Montagmorgen, Wochenstart – heute fallen aber bestimmt ein paar Nüsse für mich ab. Schon vor einiger Zeit habe ich ein umfangreicheres Projekt für einen Kunden auf den Weg gebracht, bei dem ich immer noch auf ein Feedback warte. Vergangenen Samstag habe ich gearbeitet, damit ein anderer Kunde sein dringend benötigtes Promotionmaterial für eine bald anstehende Messe erhält. Außerdem warte ich noch auf Rückmeldungen zu Bewerbungen auf Projekte, wo ich als freie Mitarbeiterin und Texterin (meiner Meinung nach) perfekt passen würde. In Erwartung einer reichen Nüsschenernte öffne ich also gegen neun Uhr mein Email-Postfach. Und was passiert? Genau, mir knallen die Plastikwürste nur so um die Ohren. Von den erwarteten Antworten ist nicht eine eingetroffen, meine Samstagsarbeit war für die Katz, weil ich den Auftrag nicht richtig verstanden habe. Ich könnte nun wie die beleidigte Leberwurst das beliebte Mantra „Es klappt aber auch gar nichts mehr“ weiter aufsagen oder mich einfach einmal neben mich stellen, die Plastikwürste einsammeln und schallend lachen. Haha, einfach zu komisch.

Wieder beschreibbar

Gestern Abend bei mir zu Hause.

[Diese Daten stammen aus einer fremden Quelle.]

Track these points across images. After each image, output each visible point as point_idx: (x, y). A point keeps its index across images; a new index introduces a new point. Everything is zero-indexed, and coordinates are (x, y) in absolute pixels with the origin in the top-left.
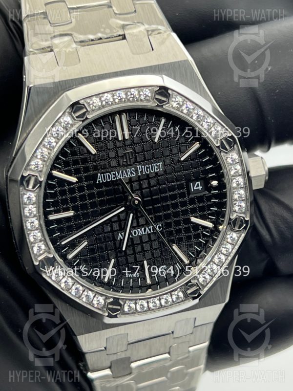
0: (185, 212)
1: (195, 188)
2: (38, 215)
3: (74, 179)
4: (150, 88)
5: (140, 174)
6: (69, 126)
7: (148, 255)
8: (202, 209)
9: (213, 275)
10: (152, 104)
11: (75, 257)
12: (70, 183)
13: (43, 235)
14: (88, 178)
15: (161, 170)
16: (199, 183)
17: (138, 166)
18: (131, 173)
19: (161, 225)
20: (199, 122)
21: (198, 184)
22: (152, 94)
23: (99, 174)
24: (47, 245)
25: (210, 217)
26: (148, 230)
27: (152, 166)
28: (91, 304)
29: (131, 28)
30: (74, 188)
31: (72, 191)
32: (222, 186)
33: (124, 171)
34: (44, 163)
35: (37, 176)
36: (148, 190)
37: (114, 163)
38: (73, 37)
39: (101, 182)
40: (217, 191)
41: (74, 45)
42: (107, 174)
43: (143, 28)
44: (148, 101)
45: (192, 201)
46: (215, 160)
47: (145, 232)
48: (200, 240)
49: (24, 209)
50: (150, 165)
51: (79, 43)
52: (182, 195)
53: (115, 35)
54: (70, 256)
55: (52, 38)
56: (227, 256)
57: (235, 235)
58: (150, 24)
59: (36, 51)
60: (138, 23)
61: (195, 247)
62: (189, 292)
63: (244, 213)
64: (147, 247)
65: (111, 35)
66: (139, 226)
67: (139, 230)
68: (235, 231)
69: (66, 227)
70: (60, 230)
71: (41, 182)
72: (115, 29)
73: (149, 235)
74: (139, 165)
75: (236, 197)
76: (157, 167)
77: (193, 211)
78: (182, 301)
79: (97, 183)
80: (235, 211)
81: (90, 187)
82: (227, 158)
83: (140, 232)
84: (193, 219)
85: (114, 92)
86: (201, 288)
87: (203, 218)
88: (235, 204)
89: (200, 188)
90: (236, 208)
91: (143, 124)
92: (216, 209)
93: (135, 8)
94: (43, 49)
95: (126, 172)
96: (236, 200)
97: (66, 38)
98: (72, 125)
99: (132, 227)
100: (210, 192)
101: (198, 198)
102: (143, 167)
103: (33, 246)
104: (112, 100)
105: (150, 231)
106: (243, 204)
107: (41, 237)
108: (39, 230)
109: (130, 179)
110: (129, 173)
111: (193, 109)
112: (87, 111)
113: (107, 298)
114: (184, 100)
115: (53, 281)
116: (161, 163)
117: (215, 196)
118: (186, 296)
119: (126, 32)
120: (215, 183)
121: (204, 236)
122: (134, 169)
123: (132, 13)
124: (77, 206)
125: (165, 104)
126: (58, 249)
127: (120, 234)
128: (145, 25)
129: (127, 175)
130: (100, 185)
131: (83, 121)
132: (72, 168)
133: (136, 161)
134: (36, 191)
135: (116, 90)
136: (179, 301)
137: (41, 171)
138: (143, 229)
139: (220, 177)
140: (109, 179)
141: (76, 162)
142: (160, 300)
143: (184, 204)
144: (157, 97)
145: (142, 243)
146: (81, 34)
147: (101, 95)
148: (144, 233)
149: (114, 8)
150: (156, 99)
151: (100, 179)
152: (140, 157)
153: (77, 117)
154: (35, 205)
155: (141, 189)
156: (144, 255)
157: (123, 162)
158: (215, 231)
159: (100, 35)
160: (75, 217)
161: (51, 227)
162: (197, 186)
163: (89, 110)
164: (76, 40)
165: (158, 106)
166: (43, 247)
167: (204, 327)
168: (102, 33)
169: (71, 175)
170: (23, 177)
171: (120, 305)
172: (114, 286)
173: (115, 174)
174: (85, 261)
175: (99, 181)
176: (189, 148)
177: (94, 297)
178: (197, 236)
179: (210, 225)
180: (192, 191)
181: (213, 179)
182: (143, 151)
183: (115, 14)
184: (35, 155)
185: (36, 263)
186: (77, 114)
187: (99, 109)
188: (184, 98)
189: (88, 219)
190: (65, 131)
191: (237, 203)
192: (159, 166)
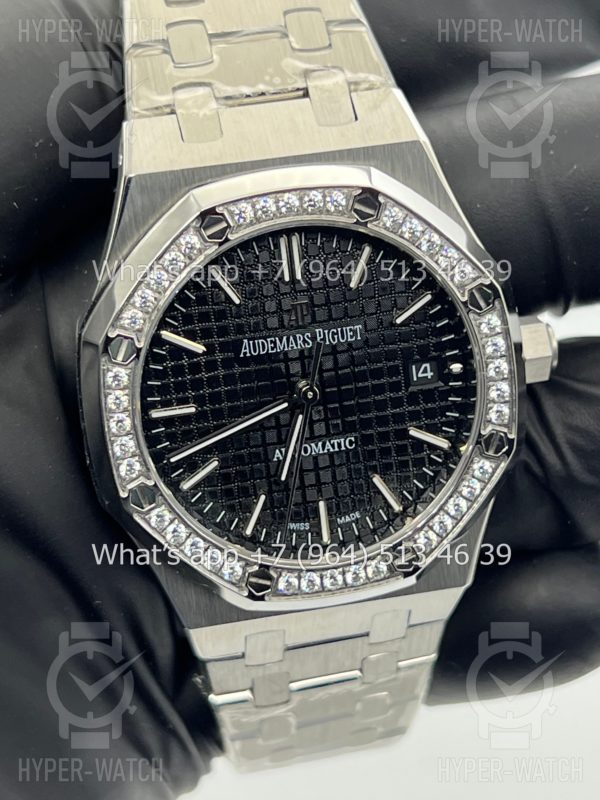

Ein gemütlicher Abend auf dem Sofa lädt zum Einschlafen ein, gegen 21:30 Uhr wache ich wieder auf getrieben von dem plötzlichen Drang, mal eben  einen Reißverschluss in mein aktuelles Nähprojekt (eine Jeanshose) einzunähen. Wer selber näht, weiß, dass man nie, niemals mal eben schnell etwas einnähen sollte. Auch ich weiß das, aber im Moment fühle ich mich wie Superwoman. Was für ein Erfolg, wenn ich in der kommenden Woche im Nähkurs die fast fertige Hose präsentieren kann. Der Reißverschluss lässt sich sogar ungewöhnlich geschmeidig einfügen. Ich platze schon vor Stolz, bis ich die Hose anprobiere. Moment mal, seit wann ist der Verschluss einer Hose hinten? Sollte es etwa so sein, dass ich das vordere und das rückwärtige Teil vertauscht habe? Während ich mit meiner verunglückten Hose vor dem Spiegel stehe und damit problemlos zum „Kris-Kross-Lookalike-Contest“ antreten könnte, muss ich herzhaft lachen. Wie ungeschickt kann der Mensch sein? Hätte ich die Empfehlung meiner Nählehrerin befolgt und die zu verbindenden Teile innen unsichtbar gekennzeichnet, wären mir die Plastikwürste des Sonntagsabends erspart geblieben.

Nun bin ich mir nicht sicher, ob sich mit einem Reframing oder einer Umdeutung Plastikwürste in Nüsse verwandeln lassen, was mir die liebste Variante wäre. Vielleicht reicht es aber schon, über die eigenen Erwartungen zu lachen, statt verkrampft an ihnen festzuhalten. Dann wird es einem überladenen Renaissancegemälde vielleicht wieder ein Whiteboard, das sich neu beschreiben lässt. Genauso mache ich es jetzt. Die Arbeit ruft, die nächsten Plastikwürste warten.